[Activity]
Starting with the line that has "agosto 18th, 2017" in the records below and stopping after the line that has "紐だとパンパンになる＋赤ちゃんも窮屈で嫌がるためこの", output every line exactly and nothing else; skip pictures.

[Provided data]
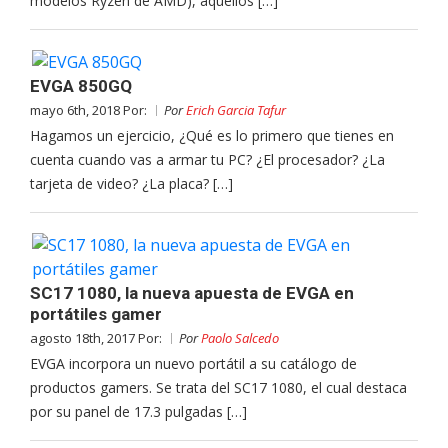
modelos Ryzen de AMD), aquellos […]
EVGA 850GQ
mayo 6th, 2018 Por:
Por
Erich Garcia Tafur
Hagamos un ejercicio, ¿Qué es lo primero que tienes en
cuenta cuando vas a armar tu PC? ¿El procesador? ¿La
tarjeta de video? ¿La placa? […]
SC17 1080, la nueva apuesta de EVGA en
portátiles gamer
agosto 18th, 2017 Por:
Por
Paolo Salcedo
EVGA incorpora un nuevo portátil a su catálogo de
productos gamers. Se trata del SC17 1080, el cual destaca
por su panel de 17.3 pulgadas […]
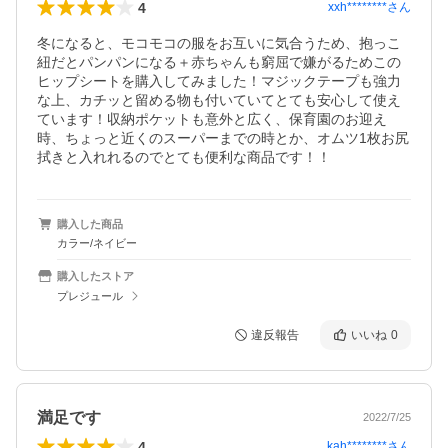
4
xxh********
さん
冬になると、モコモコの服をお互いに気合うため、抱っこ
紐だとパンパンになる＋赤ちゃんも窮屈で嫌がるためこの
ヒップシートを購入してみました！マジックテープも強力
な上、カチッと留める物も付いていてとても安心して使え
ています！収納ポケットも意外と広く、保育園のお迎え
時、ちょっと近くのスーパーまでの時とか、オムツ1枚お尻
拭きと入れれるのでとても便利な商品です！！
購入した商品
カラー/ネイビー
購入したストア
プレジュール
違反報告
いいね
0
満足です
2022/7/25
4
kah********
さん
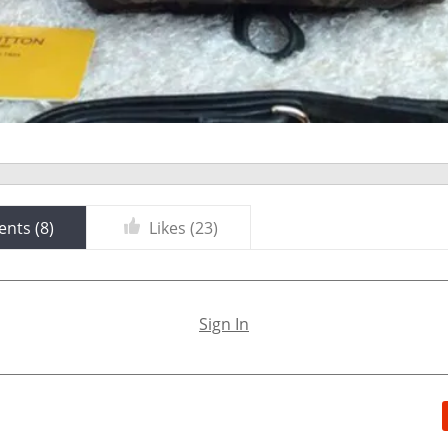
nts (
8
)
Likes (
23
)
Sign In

* * *

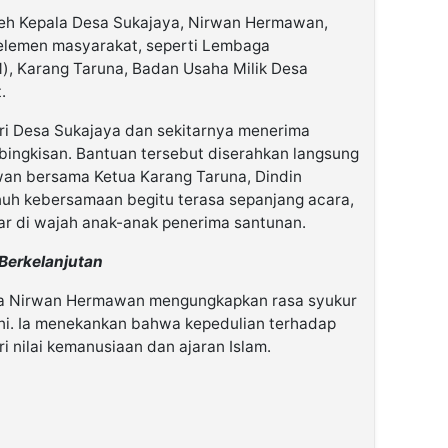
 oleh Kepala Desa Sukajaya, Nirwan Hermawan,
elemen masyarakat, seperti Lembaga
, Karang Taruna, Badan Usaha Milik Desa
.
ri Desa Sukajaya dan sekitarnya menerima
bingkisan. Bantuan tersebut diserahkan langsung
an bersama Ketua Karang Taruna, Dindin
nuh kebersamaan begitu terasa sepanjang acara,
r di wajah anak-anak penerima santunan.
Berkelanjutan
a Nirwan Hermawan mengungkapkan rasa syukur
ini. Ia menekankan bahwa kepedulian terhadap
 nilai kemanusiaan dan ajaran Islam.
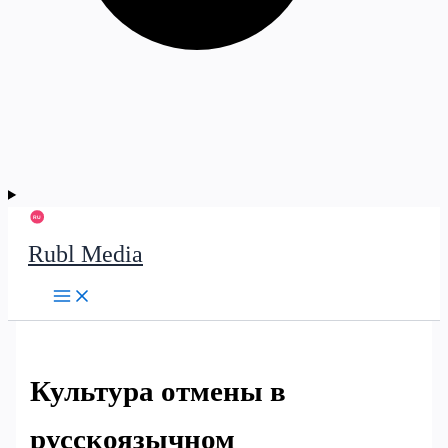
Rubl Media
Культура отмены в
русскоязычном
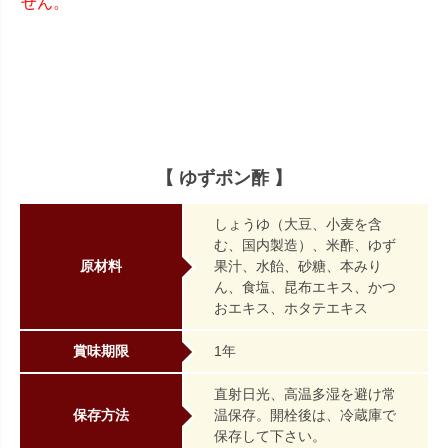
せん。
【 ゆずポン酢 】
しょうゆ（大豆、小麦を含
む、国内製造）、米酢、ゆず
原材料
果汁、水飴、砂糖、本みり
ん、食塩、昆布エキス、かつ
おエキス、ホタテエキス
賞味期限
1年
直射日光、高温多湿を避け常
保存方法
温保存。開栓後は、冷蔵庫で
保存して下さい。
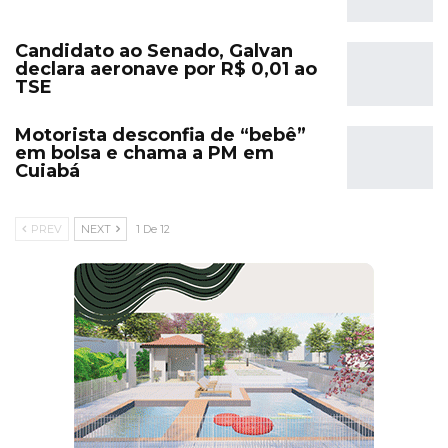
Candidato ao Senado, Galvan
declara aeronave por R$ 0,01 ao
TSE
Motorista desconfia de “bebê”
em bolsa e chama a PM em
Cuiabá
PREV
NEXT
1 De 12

...

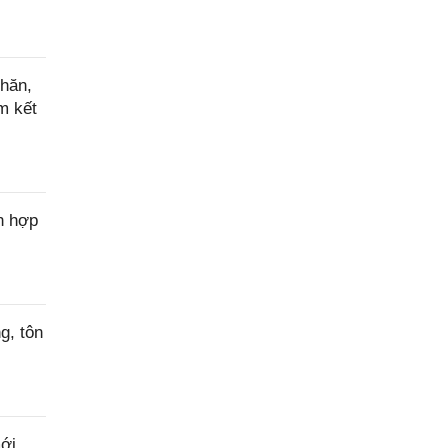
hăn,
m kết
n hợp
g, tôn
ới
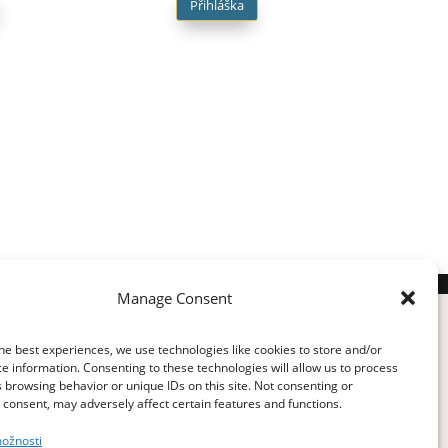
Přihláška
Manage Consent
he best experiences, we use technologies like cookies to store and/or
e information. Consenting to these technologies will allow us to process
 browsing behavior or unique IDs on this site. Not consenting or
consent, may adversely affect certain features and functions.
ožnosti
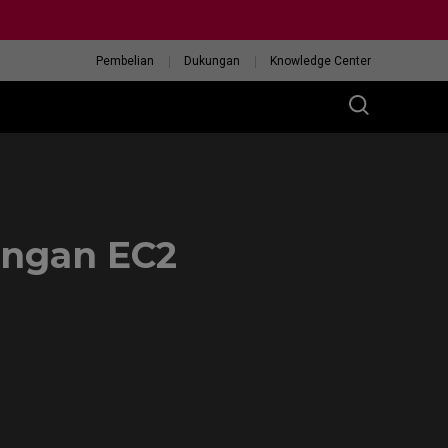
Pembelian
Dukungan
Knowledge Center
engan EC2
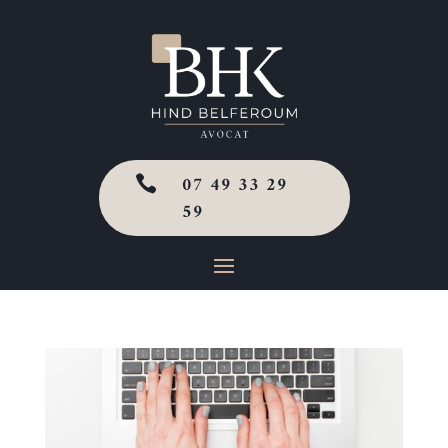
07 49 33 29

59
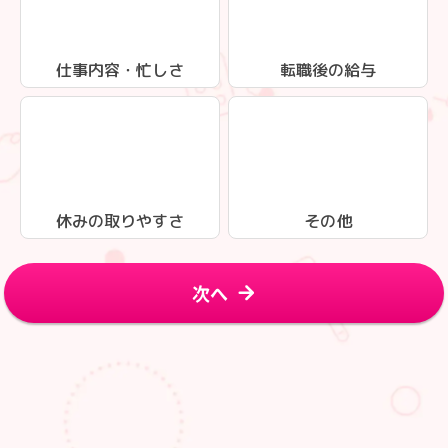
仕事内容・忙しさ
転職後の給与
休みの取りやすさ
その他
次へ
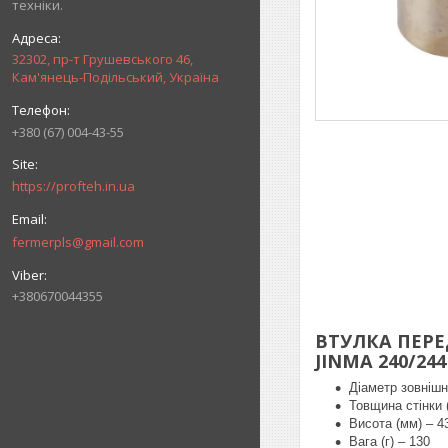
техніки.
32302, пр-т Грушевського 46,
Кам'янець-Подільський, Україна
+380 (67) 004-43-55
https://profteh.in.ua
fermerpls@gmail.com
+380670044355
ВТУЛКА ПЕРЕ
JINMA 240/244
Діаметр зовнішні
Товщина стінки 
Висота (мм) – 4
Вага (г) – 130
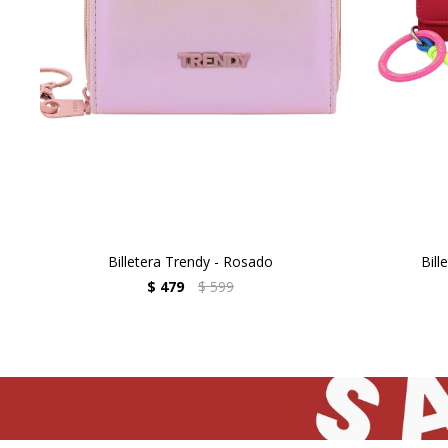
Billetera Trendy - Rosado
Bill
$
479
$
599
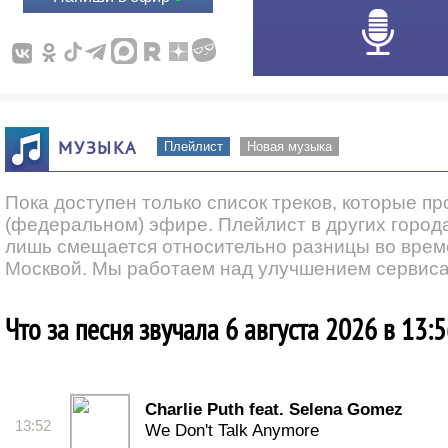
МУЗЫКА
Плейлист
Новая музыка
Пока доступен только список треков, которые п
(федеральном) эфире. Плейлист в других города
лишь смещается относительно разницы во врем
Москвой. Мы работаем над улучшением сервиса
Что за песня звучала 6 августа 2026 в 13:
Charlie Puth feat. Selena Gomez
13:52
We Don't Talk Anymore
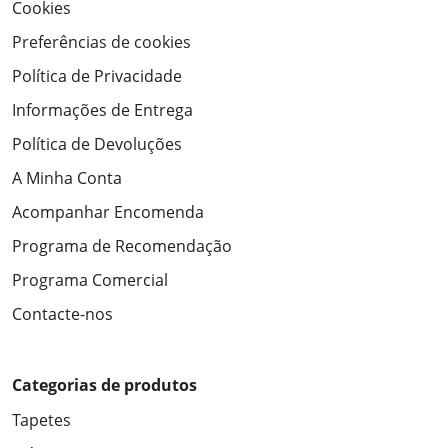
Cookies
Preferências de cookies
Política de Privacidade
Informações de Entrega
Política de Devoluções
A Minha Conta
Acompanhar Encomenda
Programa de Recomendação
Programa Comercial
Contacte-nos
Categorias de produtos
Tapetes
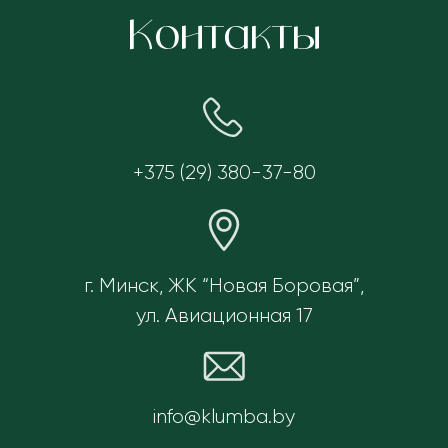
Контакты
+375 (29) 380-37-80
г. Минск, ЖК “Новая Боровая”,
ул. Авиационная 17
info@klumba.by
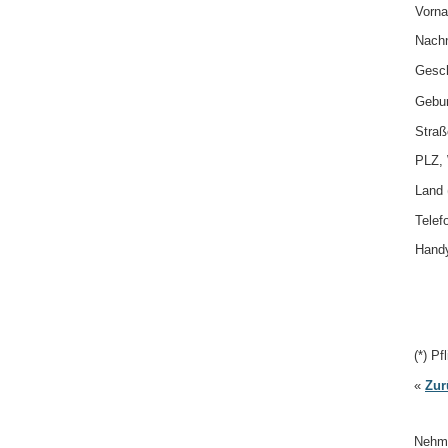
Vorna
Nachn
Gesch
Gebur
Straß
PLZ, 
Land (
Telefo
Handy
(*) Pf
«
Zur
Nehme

[Solved problem]
agosto 18th, 2017 Por:
Por
Paolo Salcedo
EVGA incorpora un nuevo portátil a su catálogo de
productos gamers. Se trata del SC17 1080, el cual destaca
por su panel de 17.3 pulgadas […]
4
xxh********
さん
冬になると、モコモコの服をお互いに気合うため、抱っこ
紐だとパンパンになる＋赤ちゃんも窮屈で嫌がるためこの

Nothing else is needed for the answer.